■ **Saved data entries**
________

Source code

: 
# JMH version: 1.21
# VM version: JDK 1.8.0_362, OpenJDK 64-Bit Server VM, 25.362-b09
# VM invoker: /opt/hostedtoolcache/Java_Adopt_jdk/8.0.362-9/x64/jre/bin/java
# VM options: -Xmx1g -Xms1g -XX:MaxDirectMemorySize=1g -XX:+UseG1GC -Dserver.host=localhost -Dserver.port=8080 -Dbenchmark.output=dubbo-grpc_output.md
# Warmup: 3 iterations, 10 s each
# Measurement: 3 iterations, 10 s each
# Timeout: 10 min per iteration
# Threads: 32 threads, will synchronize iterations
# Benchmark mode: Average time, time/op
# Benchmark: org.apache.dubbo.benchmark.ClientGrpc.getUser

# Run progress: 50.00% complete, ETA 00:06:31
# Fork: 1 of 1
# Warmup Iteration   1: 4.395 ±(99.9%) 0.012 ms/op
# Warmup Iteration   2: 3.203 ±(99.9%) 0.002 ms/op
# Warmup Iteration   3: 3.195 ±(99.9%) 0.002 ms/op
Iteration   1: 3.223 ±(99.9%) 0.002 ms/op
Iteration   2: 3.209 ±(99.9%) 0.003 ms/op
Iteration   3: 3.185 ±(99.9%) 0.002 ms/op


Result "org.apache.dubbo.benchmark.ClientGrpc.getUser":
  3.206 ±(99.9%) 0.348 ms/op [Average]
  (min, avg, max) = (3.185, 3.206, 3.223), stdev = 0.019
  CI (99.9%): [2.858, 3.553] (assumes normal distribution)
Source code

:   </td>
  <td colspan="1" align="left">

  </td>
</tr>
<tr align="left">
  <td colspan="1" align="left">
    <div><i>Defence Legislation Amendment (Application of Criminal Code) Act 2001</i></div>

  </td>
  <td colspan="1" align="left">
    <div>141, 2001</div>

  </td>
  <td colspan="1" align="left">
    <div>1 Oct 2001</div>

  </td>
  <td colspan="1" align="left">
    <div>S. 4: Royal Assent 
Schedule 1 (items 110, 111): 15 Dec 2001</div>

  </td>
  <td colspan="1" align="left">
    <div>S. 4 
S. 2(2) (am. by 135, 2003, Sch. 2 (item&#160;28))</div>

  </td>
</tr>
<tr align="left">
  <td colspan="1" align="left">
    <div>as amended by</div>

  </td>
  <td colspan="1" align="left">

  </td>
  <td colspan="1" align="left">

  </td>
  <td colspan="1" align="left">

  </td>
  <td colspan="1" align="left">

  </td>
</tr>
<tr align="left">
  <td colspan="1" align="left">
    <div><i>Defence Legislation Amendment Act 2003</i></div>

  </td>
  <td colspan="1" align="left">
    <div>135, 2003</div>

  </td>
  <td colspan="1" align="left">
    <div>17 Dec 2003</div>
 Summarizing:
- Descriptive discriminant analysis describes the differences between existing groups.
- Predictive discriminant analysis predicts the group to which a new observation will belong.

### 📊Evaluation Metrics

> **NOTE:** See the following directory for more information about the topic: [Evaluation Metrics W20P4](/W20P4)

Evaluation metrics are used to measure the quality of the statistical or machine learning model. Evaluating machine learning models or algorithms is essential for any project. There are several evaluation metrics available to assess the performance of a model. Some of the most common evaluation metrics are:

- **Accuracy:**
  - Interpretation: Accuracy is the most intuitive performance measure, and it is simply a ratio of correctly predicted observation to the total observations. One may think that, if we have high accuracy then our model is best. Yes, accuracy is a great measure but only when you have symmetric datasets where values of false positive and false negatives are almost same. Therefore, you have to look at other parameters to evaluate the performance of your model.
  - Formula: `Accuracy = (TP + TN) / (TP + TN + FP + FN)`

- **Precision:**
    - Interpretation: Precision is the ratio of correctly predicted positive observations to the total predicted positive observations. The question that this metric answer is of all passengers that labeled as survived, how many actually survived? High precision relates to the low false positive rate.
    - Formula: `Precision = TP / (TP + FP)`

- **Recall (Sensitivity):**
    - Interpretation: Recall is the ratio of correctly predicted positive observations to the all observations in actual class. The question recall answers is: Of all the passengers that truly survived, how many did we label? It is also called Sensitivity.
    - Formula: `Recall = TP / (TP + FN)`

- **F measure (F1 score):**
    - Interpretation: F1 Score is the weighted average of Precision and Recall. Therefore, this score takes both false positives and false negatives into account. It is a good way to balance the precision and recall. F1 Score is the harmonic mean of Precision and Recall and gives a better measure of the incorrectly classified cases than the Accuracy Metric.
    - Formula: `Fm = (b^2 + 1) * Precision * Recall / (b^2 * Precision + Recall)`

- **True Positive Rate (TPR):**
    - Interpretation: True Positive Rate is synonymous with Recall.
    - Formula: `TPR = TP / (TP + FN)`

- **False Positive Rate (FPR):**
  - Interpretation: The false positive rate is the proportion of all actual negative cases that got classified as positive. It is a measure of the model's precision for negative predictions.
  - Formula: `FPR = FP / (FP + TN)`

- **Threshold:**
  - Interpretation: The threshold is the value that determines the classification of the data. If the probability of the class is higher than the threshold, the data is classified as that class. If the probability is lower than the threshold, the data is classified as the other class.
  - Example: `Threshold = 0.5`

________

■ **Work order**
Locate each line in the items above containing the string "True", then copy those lines.

■ **Answer to the problem**
- **True Positive Rate (TPR):**
    - Interpretation: True Positive Rate is synonymous with Recall.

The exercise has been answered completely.